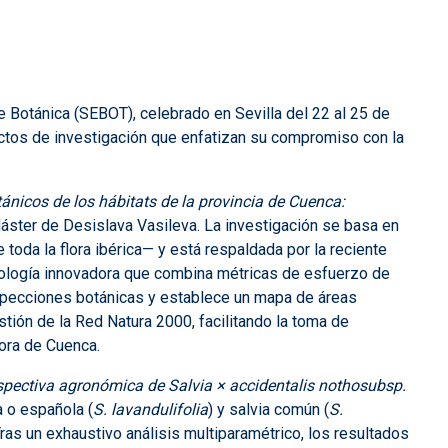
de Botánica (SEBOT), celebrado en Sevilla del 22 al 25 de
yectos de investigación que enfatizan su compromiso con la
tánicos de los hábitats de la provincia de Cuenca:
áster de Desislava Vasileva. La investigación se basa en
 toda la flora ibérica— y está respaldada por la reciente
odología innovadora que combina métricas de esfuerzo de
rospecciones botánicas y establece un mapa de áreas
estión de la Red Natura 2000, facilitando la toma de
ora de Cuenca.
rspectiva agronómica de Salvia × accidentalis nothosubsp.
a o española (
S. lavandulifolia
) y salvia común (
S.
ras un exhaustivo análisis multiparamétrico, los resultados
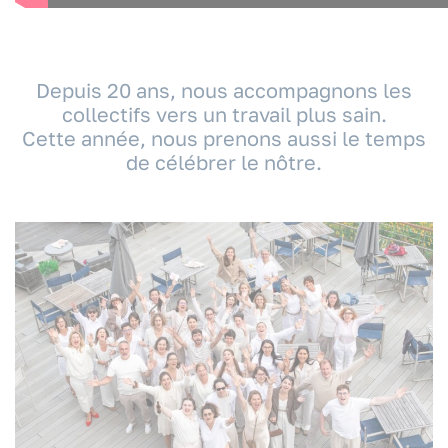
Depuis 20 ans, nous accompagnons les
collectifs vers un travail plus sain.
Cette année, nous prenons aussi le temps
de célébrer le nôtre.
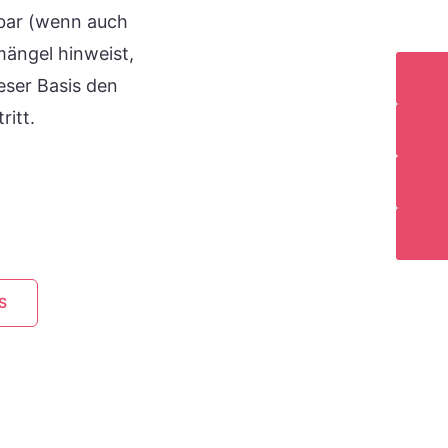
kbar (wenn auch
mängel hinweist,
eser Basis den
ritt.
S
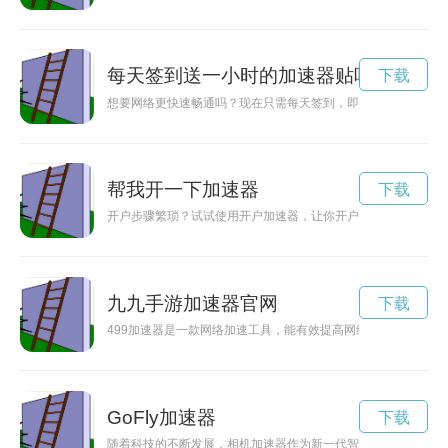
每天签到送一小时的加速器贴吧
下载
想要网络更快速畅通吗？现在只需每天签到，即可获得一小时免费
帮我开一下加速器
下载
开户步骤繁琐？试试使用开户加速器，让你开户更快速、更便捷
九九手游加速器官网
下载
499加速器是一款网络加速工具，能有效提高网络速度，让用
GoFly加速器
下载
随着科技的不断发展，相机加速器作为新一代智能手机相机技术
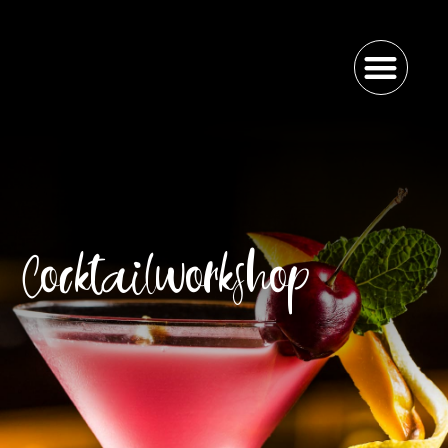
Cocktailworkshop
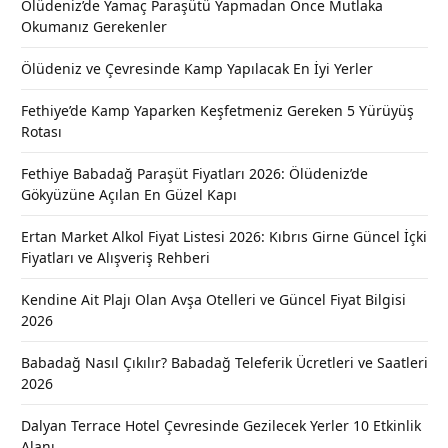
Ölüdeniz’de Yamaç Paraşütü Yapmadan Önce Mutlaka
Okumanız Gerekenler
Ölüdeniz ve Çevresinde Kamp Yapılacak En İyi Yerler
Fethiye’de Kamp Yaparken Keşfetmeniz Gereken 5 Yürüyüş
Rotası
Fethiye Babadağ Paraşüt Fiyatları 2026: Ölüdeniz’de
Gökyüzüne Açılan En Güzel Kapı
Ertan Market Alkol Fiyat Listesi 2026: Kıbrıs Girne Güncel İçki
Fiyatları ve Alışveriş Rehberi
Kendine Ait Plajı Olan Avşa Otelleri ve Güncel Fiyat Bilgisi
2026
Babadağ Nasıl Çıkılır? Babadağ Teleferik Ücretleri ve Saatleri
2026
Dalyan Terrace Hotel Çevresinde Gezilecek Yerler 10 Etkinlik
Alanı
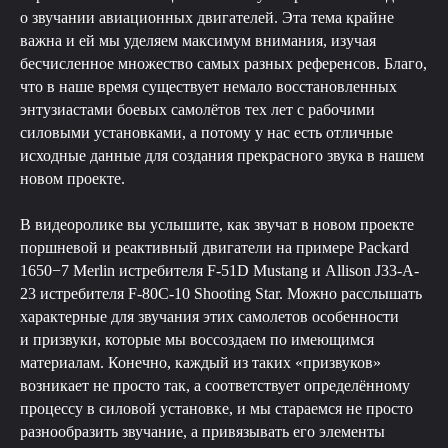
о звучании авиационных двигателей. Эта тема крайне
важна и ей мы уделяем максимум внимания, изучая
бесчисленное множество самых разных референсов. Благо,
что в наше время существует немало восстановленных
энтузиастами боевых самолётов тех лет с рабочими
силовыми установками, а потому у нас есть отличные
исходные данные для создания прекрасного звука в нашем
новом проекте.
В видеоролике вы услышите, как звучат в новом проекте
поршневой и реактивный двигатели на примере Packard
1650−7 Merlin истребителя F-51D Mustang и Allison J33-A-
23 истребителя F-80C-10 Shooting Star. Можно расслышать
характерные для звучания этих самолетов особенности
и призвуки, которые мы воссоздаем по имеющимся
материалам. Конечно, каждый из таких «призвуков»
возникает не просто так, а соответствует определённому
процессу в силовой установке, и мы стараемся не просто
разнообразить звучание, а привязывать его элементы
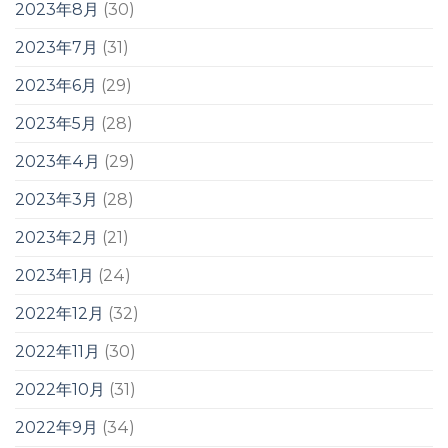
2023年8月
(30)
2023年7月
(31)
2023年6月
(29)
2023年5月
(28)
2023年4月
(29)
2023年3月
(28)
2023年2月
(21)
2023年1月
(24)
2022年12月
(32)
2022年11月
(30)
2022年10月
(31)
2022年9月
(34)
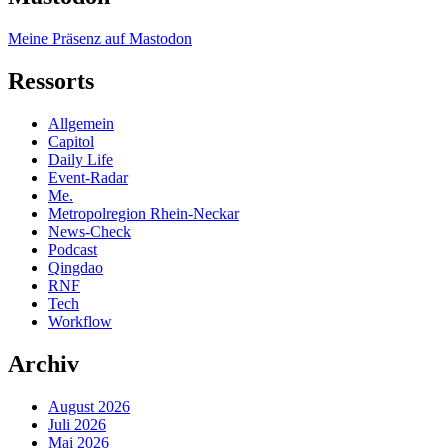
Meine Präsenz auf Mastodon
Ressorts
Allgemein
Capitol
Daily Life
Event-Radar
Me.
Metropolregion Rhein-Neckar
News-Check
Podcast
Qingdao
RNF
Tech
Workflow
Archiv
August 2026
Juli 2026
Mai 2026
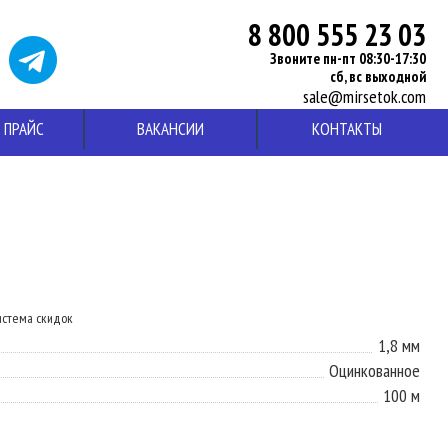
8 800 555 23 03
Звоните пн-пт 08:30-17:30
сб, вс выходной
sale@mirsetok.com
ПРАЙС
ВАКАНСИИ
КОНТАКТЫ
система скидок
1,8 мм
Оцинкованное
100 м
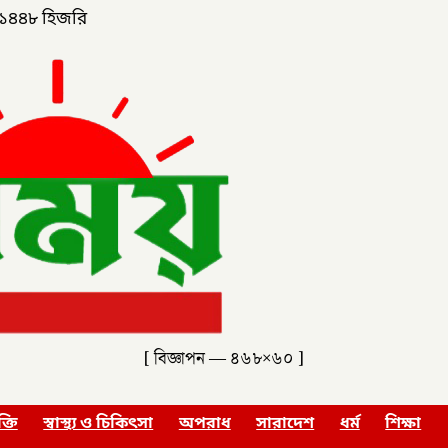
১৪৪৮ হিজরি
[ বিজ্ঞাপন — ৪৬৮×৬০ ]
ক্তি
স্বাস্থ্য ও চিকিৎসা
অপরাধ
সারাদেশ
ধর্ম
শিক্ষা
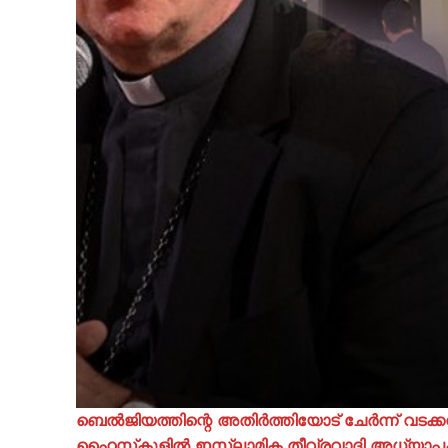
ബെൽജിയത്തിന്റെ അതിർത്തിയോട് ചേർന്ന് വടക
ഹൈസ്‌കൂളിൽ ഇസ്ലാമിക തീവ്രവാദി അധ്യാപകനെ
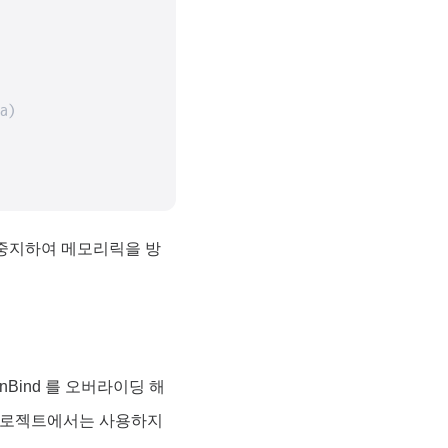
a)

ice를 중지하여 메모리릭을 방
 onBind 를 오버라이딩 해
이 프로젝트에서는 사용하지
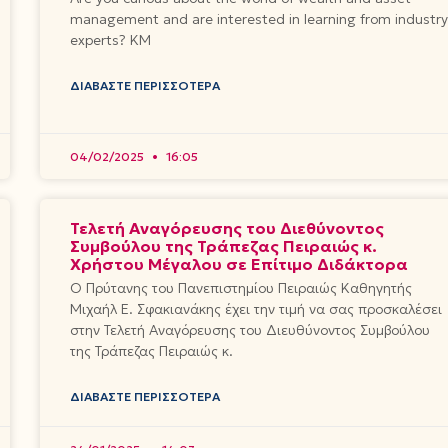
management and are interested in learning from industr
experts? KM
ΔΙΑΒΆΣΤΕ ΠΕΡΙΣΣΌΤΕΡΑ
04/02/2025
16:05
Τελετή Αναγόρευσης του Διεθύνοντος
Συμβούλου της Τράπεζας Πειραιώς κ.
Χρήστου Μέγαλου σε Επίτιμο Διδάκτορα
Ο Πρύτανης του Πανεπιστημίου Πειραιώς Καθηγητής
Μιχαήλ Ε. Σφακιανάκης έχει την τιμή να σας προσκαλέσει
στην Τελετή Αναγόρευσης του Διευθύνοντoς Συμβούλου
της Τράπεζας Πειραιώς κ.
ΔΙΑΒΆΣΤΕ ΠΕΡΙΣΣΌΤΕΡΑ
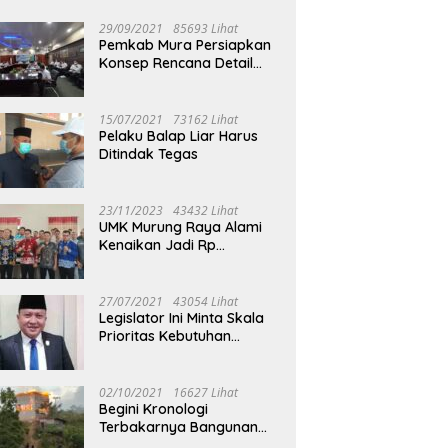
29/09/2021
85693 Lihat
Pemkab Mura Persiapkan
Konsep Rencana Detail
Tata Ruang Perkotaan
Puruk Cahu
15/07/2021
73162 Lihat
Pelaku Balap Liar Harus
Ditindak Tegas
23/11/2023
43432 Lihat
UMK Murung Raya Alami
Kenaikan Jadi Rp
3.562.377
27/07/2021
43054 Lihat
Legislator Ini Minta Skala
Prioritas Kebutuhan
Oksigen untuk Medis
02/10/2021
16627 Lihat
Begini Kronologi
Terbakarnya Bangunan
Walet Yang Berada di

──────────

**WORK TO COMPLETE**:
Those lines of the records above that run from the one containing "Event-Radar" through the one containing "73162 Lihat" should be returned exactly, with no pictures among them.

**ANSWER AREA**:
Event-Radar
Me.
Metropolregion Rhein-Neckar
News-Check
Podcast
Qingdao
RNF
Tech
Workflow
Archiv
August 2026
Juli 2026
Mai 2026
8 800 555 23 03
Звоните пн-пт 08:30-17:30
сб, вс выходной
sale@mirsetok.com
ПРАЙС
ВАКАНСИИ
КОНТАКТЫ
система скидок
1,8 мм
Оцинкованное
100 м
১৪৪৮ হিজরি
[ বিজ্ঞাপন — ৪৬৮×৬০ ]
ক্তি
স্বাস্থ্য ও চিকিৎসা
অপরাধ
সারাদেশ
ধর্ম
শিক্ষা
ബെൽജിയത്തിന്റെ അതിർത്തിയോട് ചേർന്ന് വടക
ഹൈസ്‌കൂളിൽ ഇസ്ലാമിക തീവ്രവാദി അധ്യാപകനെ
a)

ice를 중지하여 메모리릭을 방
 onBind 를 오버라이딩 해
이 프로젝트에서는 사용하지
management and are interested in learning from industr
experts? KM
ΔΙΑΒΆΣΤΕ ΠΕΡΙΣΣΌΤΕΡΑ
04/02/2025
16:05
Τελετή Αναγόρευσης του Διεθύνοντος
Συμβούλου της Τράπεζας Πειραιώς κ.
Χρήστου Μέγαλου σε Επίτιμο Διδάκτορα
Ο Πρύτανης του Πανεπιστημίου Πειραιώς Καθηγητής
Μιχαήλ Ε. Σφακιανάκης έχει την τιμή να σας προσκαλέσει
στην Τελετή Αναγόρευσης του Διευθύνοντoς Συμβούλου
της Τράπεζας Πειραιώς κ.
ΔΙΑΒΆΣΤΕ ΠΕΡΙΣΣΌΤΕΡΑ
29/09/2021
85693 Lihat
Pemkab Mura Persiapkan
Konsep Rencana Detail
Tata Ruang Perkotaan
Puruk Cahu
15/07/2021
73162 Lihat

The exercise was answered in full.